● **WORK INSTRUCTIONS**
Transcribe the records word for word, beginning with the first line and ending with the line that contains "Please describe briefly"; include nothing else.

** Opening GIVEN RECORDS block **

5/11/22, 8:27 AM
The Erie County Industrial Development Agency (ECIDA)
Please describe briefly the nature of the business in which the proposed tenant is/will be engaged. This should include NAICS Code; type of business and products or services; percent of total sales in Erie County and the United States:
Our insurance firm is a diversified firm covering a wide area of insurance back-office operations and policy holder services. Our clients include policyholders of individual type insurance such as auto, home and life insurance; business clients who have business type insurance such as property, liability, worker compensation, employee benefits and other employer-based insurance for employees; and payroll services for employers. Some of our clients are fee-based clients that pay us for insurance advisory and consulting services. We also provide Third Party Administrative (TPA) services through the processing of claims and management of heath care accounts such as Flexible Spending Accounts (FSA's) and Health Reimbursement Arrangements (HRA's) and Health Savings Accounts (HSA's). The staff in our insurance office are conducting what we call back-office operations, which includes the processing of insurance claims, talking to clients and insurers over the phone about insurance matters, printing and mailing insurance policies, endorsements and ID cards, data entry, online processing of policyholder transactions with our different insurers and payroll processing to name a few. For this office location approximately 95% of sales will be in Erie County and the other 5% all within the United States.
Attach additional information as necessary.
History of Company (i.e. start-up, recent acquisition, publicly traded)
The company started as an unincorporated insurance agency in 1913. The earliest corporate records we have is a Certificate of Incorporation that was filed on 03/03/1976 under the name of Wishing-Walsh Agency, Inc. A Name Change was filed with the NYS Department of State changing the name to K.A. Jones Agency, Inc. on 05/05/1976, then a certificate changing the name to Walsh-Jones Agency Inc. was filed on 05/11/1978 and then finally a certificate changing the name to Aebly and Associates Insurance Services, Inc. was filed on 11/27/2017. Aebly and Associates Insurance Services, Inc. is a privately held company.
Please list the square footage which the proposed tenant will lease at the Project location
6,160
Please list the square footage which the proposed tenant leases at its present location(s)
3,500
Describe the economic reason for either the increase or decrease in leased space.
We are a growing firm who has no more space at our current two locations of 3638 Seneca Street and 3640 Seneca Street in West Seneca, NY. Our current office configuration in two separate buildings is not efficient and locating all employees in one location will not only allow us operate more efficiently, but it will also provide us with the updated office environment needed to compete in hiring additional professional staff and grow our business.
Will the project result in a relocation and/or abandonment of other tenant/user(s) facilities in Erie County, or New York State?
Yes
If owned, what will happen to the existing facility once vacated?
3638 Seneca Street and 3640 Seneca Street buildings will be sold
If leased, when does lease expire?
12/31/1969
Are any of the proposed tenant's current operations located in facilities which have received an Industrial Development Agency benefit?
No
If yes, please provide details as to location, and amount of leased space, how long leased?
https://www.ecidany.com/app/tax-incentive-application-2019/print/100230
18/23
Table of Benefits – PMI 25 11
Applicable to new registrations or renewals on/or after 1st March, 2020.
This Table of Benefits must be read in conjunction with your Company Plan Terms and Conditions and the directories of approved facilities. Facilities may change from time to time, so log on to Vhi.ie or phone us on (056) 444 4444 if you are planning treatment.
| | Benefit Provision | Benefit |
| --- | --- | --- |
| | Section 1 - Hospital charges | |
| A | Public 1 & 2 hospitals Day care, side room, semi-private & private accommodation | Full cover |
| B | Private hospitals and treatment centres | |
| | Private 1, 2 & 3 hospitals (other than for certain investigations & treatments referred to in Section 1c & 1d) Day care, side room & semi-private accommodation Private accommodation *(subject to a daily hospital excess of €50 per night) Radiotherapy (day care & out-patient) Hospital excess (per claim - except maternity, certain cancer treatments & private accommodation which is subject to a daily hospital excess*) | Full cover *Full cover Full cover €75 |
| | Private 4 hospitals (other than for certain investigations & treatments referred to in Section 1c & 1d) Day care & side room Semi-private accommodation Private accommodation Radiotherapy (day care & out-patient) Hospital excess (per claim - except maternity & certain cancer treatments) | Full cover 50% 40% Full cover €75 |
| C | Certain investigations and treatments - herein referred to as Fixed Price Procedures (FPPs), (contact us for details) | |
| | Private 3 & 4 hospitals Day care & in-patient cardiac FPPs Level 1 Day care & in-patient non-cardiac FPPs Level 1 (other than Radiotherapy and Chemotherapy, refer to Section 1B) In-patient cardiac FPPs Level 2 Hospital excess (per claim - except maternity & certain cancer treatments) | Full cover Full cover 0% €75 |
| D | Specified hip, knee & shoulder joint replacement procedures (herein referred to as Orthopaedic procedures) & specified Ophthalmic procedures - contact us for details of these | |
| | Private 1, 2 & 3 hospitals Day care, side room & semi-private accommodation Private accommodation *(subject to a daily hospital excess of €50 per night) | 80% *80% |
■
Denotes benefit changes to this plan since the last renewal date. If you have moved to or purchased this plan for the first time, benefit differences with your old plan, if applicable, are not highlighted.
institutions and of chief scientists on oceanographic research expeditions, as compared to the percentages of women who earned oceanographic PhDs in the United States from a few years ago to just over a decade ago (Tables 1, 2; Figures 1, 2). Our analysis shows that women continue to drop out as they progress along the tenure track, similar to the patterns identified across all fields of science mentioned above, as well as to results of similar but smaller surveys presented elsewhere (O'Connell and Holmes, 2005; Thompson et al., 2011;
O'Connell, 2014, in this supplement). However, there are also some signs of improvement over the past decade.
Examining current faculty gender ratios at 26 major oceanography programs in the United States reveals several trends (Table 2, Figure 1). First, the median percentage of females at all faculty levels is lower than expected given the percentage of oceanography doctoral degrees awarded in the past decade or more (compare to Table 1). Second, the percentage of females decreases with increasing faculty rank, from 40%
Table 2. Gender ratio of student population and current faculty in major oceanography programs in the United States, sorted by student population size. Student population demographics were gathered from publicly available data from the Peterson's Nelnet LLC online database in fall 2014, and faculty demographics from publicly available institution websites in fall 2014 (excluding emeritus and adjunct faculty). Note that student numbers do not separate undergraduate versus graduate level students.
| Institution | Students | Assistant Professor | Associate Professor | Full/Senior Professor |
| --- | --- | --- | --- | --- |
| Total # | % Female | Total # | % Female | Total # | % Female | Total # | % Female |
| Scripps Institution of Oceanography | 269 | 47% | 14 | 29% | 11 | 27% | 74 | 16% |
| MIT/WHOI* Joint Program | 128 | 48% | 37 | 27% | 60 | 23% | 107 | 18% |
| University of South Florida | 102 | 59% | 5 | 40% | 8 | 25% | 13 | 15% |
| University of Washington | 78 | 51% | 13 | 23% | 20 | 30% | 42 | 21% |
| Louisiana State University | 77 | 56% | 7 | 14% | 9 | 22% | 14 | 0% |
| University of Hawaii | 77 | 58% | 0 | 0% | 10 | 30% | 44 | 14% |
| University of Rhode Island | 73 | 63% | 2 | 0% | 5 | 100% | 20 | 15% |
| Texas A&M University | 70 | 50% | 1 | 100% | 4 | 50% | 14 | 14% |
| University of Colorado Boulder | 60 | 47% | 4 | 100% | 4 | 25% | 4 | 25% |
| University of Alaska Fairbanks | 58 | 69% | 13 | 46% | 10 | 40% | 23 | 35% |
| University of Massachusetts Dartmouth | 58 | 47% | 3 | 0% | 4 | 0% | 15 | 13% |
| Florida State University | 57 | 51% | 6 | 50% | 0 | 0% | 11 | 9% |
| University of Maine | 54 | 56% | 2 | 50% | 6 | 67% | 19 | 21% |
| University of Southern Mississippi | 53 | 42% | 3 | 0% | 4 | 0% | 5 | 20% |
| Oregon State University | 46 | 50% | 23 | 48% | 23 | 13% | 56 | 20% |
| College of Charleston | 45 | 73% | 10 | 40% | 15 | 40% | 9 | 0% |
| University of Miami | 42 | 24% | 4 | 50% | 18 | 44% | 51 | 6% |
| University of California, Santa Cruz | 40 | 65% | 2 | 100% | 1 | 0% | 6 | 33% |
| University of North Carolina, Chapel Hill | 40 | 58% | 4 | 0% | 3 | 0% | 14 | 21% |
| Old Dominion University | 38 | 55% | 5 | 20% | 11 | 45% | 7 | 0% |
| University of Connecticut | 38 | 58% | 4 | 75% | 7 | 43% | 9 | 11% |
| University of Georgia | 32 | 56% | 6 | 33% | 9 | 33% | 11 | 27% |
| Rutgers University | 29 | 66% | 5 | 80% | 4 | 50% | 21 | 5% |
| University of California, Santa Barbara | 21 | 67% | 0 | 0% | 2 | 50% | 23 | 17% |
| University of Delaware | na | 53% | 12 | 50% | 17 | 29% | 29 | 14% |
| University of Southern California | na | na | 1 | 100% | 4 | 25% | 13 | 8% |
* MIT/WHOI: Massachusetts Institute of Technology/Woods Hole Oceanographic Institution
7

** Closing GIVEN RECORDS block **

● **OUTPUT FOR THIS EXERCISE**
5/11/22, 8:27 AM
The Erie County Industrial Development Agency (ECIDA)
Please describe briefly the nature of the business in which the proposed tenant is/will be engaged. This should include NAICS Code; type of business and products or services; percent of total sales in Erie County and the United States:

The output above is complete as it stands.